• **Activity**
Where the word "allows" occurs in a line of the data, return the whole line.

• **Extracted page text data**
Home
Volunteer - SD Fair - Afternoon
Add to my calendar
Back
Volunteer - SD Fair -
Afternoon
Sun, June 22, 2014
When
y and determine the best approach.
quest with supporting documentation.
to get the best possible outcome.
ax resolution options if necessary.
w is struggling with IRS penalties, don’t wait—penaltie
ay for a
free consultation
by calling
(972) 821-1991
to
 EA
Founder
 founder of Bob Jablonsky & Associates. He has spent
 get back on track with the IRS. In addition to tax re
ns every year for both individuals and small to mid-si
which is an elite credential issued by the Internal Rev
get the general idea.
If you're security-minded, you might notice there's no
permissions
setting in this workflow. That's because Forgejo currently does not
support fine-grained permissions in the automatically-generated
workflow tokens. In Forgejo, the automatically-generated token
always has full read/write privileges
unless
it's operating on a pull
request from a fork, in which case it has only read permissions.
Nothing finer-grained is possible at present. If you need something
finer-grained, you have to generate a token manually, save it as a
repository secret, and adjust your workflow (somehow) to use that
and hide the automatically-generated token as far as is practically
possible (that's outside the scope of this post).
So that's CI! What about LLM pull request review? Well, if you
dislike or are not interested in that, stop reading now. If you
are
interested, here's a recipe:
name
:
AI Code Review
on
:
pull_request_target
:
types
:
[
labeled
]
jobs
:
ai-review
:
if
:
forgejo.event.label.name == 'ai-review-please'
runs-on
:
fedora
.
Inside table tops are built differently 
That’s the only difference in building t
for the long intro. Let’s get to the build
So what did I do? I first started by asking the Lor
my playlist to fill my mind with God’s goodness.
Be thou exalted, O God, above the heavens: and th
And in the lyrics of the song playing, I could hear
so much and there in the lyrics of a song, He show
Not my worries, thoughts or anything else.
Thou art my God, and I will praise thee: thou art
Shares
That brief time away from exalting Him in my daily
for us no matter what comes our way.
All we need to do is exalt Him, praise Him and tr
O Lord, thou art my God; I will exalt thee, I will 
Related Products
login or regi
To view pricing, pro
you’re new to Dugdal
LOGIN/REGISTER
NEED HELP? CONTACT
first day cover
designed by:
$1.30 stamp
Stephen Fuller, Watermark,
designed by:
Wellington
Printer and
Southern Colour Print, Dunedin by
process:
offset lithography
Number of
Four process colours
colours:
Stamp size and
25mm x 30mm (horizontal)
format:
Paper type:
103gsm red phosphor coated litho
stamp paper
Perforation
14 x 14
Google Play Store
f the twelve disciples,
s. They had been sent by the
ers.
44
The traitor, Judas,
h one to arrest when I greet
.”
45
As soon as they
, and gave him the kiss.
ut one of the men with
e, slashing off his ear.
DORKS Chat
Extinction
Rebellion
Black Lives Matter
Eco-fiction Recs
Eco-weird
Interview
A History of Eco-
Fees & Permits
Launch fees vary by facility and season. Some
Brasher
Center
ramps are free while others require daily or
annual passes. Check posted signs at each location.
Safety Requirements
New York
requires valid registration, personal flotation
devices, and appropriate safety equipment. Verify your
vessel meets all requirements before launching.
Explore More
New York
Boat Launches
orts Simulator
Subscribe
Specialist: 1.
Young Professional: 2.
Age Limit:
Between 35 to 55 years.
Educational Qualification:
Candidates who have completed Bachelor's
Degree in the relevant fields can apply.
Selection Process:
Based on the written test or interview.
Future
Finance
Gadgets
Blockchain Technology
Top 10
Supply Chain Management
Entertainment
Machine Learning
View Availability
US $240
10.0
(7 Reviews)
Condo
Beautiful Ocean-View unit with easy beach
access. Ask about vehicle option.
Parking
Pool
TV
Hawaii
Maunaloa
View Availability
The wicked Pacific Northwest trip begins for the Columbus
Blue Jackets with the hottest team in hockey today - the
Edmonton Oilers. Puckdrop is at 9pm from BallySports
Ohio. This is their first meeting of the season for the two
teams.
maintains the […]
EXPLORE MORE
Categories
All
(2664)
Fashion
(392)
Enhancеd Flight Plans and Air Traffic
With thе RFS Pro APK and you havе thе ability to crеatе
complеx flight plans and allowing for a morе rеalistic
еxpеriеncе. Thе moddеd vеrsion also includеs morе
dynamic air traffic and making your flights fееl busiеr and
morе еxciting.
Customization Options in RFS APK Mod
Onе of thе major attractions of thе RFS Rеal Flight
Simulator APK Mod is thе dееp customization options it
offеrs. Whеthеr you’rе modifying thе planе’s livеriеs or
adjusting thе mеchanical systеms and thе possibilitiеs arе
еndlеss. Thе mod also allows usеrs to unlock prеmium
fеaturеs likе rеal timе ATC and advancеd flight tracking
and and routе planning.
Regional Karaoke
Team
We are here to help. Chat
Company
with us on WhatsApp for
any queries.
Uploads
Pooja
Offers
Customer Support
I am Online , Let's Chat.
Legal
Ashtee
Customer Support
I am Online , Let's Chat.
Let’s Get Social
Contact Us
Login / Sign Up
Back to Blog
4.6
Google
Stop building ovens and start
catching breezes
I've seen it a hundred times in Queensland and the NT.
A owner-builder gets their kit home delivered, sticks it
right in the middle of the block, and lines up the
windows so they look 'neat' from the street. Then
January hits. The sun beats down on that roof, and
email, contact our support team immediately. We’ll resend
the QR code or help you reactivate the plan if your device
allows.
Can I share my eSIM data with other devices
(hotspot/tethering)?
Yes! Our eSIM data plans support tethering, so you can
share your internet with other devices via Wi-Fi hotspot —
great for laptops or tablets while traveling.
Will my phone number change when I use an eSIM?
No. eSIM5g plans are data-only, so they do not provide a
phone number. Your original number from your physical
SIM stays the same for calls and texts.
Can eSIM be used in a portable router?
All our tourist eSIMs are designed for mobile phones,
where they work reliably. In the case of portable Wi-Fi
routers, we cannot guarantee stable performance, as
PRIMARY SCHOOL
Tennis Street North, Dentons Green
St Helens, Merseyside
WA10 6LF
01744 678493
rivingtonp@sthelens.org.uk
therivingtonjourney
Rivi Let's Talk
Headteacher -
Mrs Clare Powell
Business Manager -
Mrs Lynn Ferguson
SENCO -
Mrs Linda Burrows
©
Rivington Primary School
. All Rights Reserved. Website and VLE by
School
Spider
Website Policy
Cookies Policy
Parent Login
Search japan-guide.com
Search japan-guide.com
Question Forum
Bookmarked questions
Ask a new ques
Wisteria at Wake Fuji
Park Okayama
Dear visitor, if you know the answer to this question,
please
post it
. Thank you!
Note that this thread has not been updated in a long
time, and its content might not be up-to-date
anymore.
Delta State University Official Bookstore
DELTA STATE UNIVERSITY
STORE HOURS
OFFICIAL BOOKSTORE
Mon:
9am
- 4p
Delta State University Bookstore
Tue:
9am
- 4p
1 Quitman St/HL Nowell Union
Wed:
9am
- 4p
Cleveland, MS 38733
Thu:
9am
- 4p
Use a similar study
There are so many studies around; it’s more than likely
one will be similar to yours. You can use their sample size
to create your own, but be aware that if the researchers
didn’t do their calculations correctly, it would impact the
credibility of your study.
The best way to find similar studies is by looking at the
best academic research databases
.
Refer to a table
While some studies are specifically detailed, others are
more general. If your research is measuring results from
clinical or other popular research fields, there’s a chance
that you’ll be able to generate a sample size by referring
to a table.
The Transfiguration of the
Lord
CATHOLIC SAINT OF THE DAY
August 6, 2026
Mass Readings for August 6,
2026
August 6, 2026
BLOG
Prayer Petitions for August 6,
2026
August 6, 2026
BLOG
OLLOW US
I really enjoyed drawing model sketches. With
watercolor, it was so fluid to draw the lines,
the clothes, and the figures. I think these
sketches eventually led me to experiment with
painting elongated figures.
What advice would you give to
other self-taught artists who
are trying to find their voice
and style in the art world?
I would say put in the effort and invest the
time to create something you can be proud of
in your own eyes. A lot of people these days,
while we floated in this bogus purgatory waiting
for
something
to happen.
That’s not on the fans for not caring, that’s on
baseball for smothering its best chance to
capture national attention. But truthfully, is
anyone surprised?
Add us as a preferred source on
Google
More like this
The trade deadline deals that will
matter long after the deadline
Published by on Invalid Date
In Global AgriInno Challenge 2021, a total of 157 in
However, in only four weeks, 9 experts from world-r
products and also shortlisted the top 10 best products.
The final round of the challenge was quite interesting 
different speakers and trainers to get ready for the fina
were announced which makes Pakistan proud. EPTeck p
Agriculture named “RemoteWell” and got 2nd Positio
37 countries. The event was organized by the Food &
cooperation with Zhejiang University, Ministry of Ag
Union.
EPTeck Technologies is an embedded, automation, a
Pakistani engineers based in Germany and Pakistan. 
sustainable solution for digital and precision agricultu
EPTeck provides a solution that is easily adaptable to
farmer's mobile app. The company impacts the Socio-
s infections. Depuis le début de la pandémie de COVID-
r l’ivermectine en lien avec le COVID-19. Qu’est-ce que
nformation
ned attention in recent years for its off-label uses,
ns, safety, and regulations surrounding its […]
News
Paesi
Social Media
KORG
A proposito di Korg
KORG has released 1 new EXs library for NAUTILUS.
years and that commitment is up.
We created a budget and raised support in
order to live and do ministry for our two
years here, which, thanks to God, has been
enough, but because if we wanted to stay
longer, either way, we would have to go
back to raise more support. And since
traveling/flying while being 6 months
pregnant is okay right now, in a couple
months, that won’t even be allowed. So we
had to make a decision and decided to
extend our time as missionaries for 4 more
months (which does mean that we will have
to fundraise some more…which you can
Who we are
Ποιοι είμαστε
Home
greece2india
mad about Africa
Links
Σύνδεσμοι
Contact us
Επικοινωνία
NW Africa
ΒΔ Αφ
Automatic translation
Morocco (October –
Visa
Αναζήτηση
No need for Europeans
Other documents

• **Your response**
еndlеss. Thе mod also allows usеrs to unlock prеmium
allows.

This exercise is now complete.